Da alcuni decenni si sta registrando una diminuzione dell’ozono nell’atmosfera soprattutto a causa di alcuni gas artificiali detti clorofluorocarburi CFC, impiegati negli impianti di condizionamento, come refrigeranti, nei frigoriferi domestici, nelle bombolette spray, nella produzione di alcune materie plastiche. I CFC, noti comunemente come FREON composti da cloro e fluoro, non sono tossici ma dispersi nell’aria provocano ingenti danni quando raggiungono l’atmosfera e vengono colpiti dai raggi ultravioletti liberando gli atomi di cloro. Gli atomi di cloro distruggono le molecole di ozono provocando quello che comunemente chiamiamo “buco dell’ozono” che non è altro che l’assottigliamento dello spessore dello strato di ozono nella stratosfera.
Un altro effetto causato dall’inquinamento atmosferico è tanto conosciuto: l’effetto serra. L’effetto serra è un fenomeno naturale determinato dalla presenza nell’atmosfera di gas (gas serra) che consentono il passaggio delle radiazioni solari, ma impediscono la dispersione del calore prodotto dalla Terra, consentendo al nostro pianeta di mantenere una temperatura ideale per la presenza di vita animale e vegetale.
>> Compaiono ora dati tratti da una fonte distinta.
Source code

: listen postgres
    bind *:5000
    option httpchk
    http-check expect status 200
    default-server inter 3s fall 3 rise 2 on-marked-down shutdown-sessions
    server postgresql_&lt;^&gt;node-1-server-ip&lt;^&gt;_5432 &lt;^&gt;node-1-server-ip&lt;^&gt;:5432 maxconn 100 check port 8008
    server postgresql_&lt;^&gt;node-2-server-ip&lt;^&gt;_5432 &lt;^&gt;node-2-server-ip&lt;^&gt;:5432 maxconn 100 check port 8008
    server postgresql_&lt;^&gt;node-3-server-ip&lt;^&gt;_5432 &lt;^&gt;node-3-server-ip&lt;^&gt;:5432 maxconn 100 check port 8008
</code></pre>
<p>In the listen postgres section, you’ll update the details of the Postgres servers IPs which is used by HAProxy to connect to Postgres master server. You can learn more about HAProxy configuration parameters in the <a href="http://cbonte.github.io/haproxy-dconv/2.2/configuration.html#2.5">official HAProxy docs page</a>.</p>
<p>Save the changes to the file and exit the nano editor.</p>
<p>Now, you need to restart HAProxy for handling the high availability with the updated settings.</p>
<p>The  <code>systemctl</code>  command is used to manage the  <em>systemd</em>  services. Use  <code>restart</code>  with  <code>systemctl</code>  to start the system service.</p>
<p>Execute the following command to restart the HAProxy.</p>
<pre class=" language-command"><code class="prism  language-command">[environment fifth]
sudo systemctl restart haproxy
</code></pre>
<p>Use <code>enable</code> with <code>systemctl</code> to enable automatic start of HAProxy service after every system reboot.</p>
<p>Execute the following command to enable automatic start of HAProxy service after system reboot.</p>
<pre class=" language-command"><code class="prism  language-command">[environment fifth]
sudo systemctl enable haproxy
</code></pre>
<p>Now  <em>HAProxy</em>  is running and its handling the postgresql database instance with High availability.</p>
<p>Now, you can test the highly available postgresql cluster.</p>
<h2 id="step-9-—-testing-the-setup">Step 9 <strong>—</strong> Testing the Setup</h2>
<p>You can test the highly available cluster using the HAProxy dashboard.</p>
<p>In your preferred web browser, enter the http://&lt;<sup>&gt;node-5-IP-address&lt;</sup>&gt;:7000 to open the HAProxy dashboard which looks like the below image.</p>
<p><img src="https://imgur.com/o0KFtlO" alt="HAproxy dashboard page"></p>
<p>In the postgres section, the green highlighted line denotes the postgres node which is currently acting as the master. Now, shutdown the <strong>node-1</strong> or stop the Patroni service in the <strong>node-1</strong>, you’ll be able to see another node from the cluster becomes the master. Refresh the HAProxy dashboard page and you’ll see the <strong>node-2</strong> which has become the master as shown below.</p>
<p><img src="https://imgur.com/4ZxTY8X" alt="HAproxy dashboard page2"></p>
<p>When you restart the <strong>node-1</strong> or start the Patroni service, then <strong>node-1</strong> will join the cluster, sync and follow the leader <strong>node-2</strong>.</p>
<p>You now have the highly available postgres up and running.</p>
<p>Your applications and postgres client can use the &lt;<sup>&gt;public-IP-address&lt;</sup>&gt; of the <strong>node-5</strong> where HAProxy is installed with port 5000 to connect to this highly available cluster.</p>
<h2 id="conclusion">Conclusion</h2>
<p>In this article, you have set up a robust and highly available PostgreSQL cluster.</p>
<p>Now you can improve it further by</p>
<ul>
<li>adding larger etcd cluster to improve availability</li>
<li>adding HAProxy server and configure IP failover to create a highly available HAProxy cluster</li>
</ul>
I gas serra creano una protezione nei confronti del Pianeta perché riflettono le radiazioni di calore e le rimandano alla Terra. Questi gas si comportano come i vetri di una serra, si lasciano attraversare dai raggi solari e respingono la radiazione di calore che il Pianeta assorbe. Di conseguenza il calore non si disperde, circonda la superficie terrestre e ne favorisce la vita.
Quando alcuni gas, come il metano, il vapore acqueo e soprattutto l’anidride carbonica, si concentrano in modo elevato nell’atmosfera, questo fenomeno aumenta, provocando il riscaldamento dell’atmosfera in tutte le zone della terra. Le attività umane stanno contribuendo a creare un effetto serra aggiuntivo a quello naturale. Questo altera tutti gli equilibri e potrebbe provocare grandi cambiamenti climatici e ambientali, quali la desertificazione di zone fertili e lo scioglimento delle calotte polari.
Nel dicembre 1997 i Paesi partecipanti alla Conferenza di Kyoto (180 Nazioni) hanno elaborato un documento, il Protocollo di Kyoto, che impegna i Paesi industrializzati e quelli a economia in transizione (I Paesi dell’Est Europeo) a ridurre complessivamente del 5%, entro il 2010, le principali emissioni nell’atmosfera dei gas responsabili dell’effetto serra. Nessun tipo di limitazione alle emissioni di gas è stato previsto per i Paesi in via di sviluppo, poiché un tale vincolo rallenterebbe o comunque condizionerebbe il loro cammino verso lo sviluppo economico.
Gli enormi interessi in gioco hanno imposto l’adozione di una serie di compromessi e reso difficile l’attuazione di questo protocollo.